文章
主题域模型-概念模型-逻辑模型-物理模型demo
在DCMM框架下,针对企业工商信息、联系人、合作企业及知识产权(专利/软著)等数据,需分层构建数据模型。以下是按照主题域模型→概念模型→逻辑模型→物理模型的逐层设计方法
一、主题域模型(Subject Area Model)
1. 划分原则
- 业务视角:按企业核心业务对象划分,确保每个主题域对应一个独立的业务概念。
- 数据特征:高内聚(同一主题域内数据强相关)、低耦合(主题域间关系明确且最小化)。
2. 主题域定义
主题域名称 | 核心概念 | 包含数据举例 | 关联关系说明 |
---|---|---|---|
企业主体 | 企业作为法律实体的静态属性 | 工商注册号、名称、注册资本、法人 | 与"企业联系"通过信用代码关联 |
企业联系 | 企业与内外部实体的沟通渠道 | 联系人姓名、职位、电话、邮箱 | 依赖"企业主体"存在 |
合作企业 | 与企业有商业合作关系的其他实体 | 合作类型(供应商/客户)、签约时间 | 关联"企业主体"(双方信用代码) |
知识产权 | 企业拥有的专利、软著等无形资产 | 专利号、类型、申请日期、状态 | 必须归属某个"企业主体" |
3. 主题域关系图

二、概念模型(Conceptual Model)
◇ ◇ ◇ ◇
请说明在这份关于数据模型的摘录中,主题域"企业联系"的核心概念是什么。 后面的数据行与上面的摘录没有关系。

* **所给数据行**:
◇ ◇ ◇ ◇
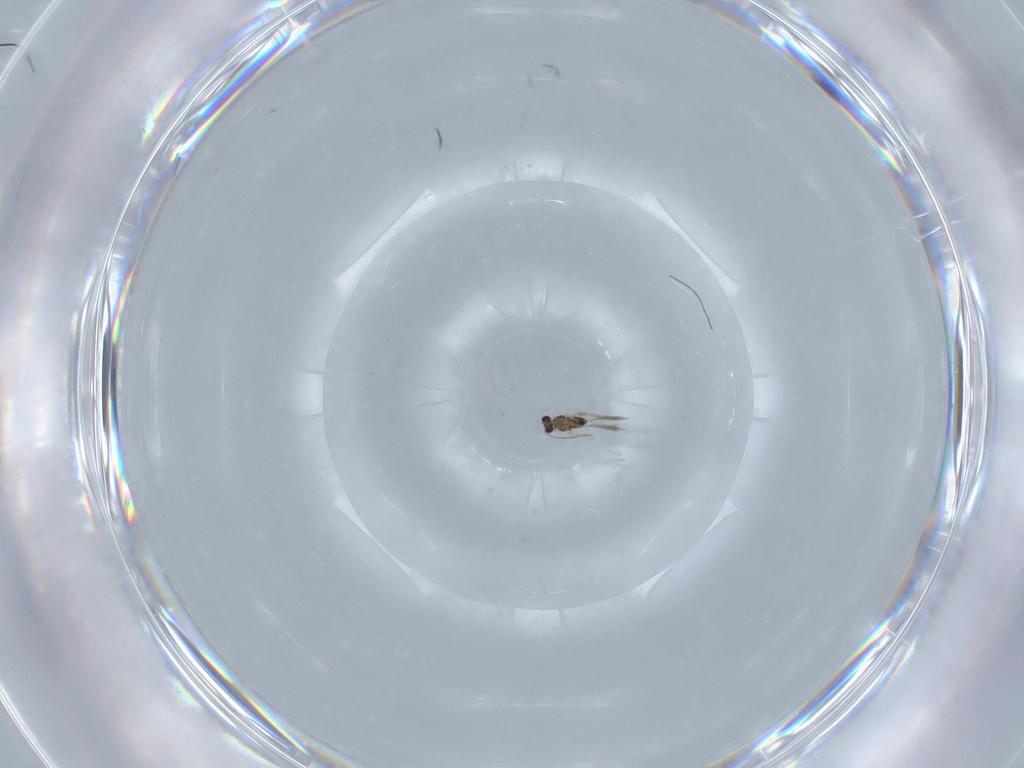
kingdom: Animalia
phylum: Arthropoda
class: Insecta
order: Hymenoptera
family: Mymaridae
◇ ◇ ◇ ◇
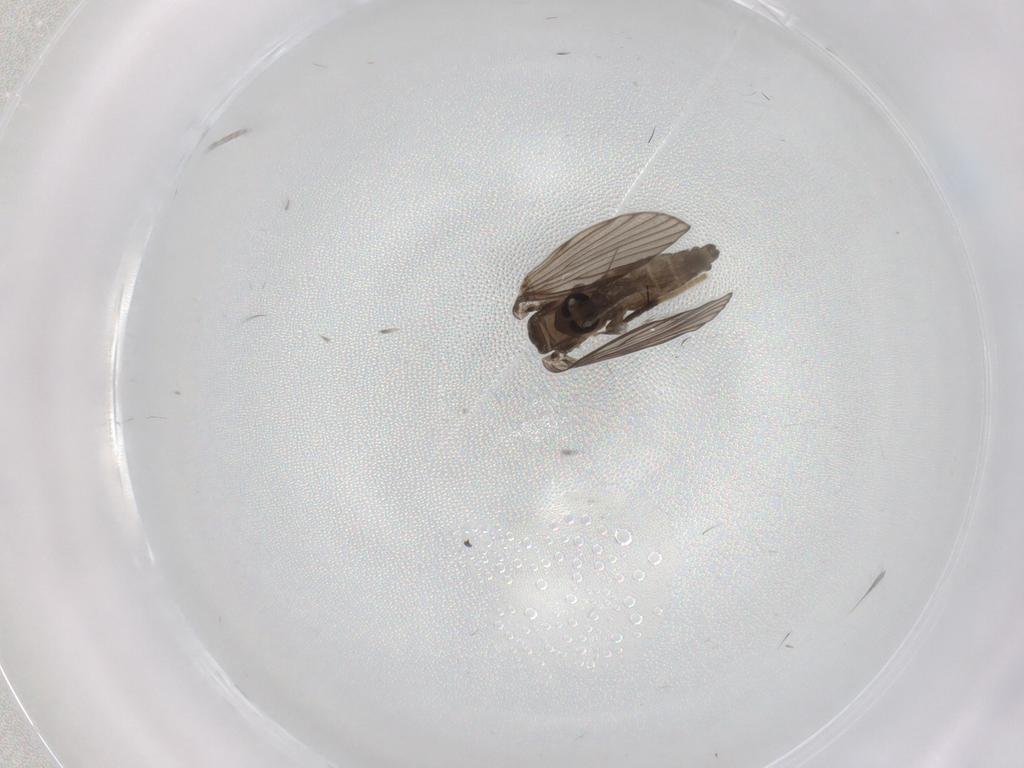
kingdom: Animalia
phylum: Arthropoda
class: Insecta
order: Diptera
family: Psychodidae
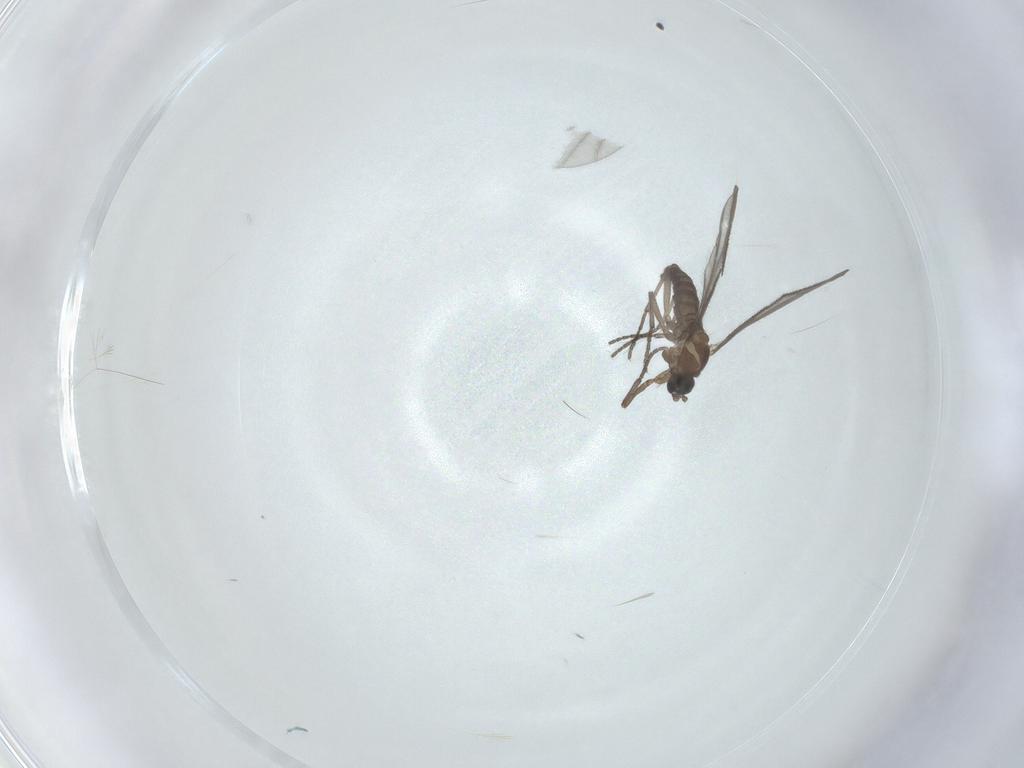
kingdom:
◇ ◇ ◇ ◇
* **你的回答**: 企业与内外部实体的沟通渠道。